Eisers standpunt dat hij de Chinese nationaliteit niet kan herkrijgen kan, gelet op het bepaalde in artikel 13 van de Chinese nationaliteitswet, niet slagen.
Het voorgaande leidt ertoe dat eiser op grond van artikel 15, eerste lid, aanhef en onder a, van de RWN het Nederlanderschap van rechtswege heeft verloren.
De bevoegdheid van verweerder in een geval als het onderhavige betreft slechts het afgeven van een reisdocument indien de aanvrager de Nederlandse nationaliteit bezit.
Gezien vorengenoemde feiten kon verweerder niet anders dan een negatieve beslissing nemen op de paspoortaanvraag van eiser door de aanvraag niet in behandeling te nemen nu eiser zijn nationaliteit van rechtswege heeft verloren.
Over het verlies van het Nederlanderschap van rechtswege kan verweerder geen beslissing nemen noch kan verweerder dit toetsen.
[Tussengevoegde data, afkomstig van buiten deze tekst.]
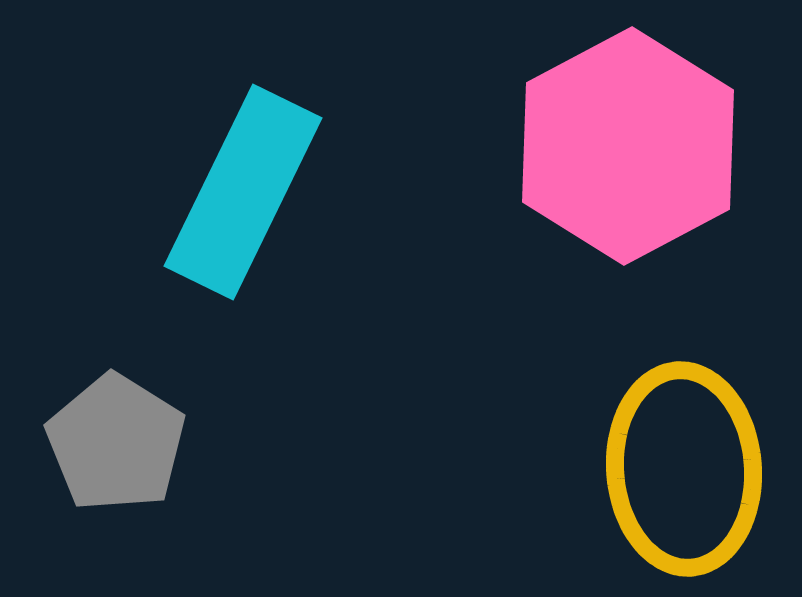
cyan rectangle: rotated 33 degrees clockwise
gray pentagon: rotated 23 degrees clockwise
Tot een afweging van de door eiser naar voren gebrachte gronden om te beoordelen of eiser de Nederlandse nationaliteit al dan niet juridisch terecht heeft verloren, is verweerder niet bevoegd. Voor een beoordeling van die argumenten dient eiser zich te wenden tot de civiele rechter met een verzoek tot vaststelling van het Nederlanderschap op grond van artikel 17 van de RWN. Niet valt in te zien dat dit van hem niet zou mogen worden verlangd.
6. De rechtbank verklaart het beroep ongegrond.
7. Voor een proceskostenveroordeling bestaat geen aanleiding.

Beslissing

De rechtbank verklaart het beroep ongegrond.
Deze uitspraak is gedaan door mr. J. Ghrib, rechter, in aanwezigheid van mr. I.M. Bijvank, griffier. De beslissing is in het openbaar uitgesproken op 22 juli 2016.

Rechtsmiddel

Tegen deze uitspraak kan binnen zes weken na de dag van verzending daarvan hoger beroep worden ingesteld bij de Afdeling bestuursrechtspraak van de Raad van State. Als hoger beroep is ingesteld, kan bij de voorzieningenrechter van de hogerberoepsrechter worden verzocht om het treffen van een voorlopige voorziening of om het opheffen of wijzigen van een bij deze uitspraak getroffen voorlopige voorziening.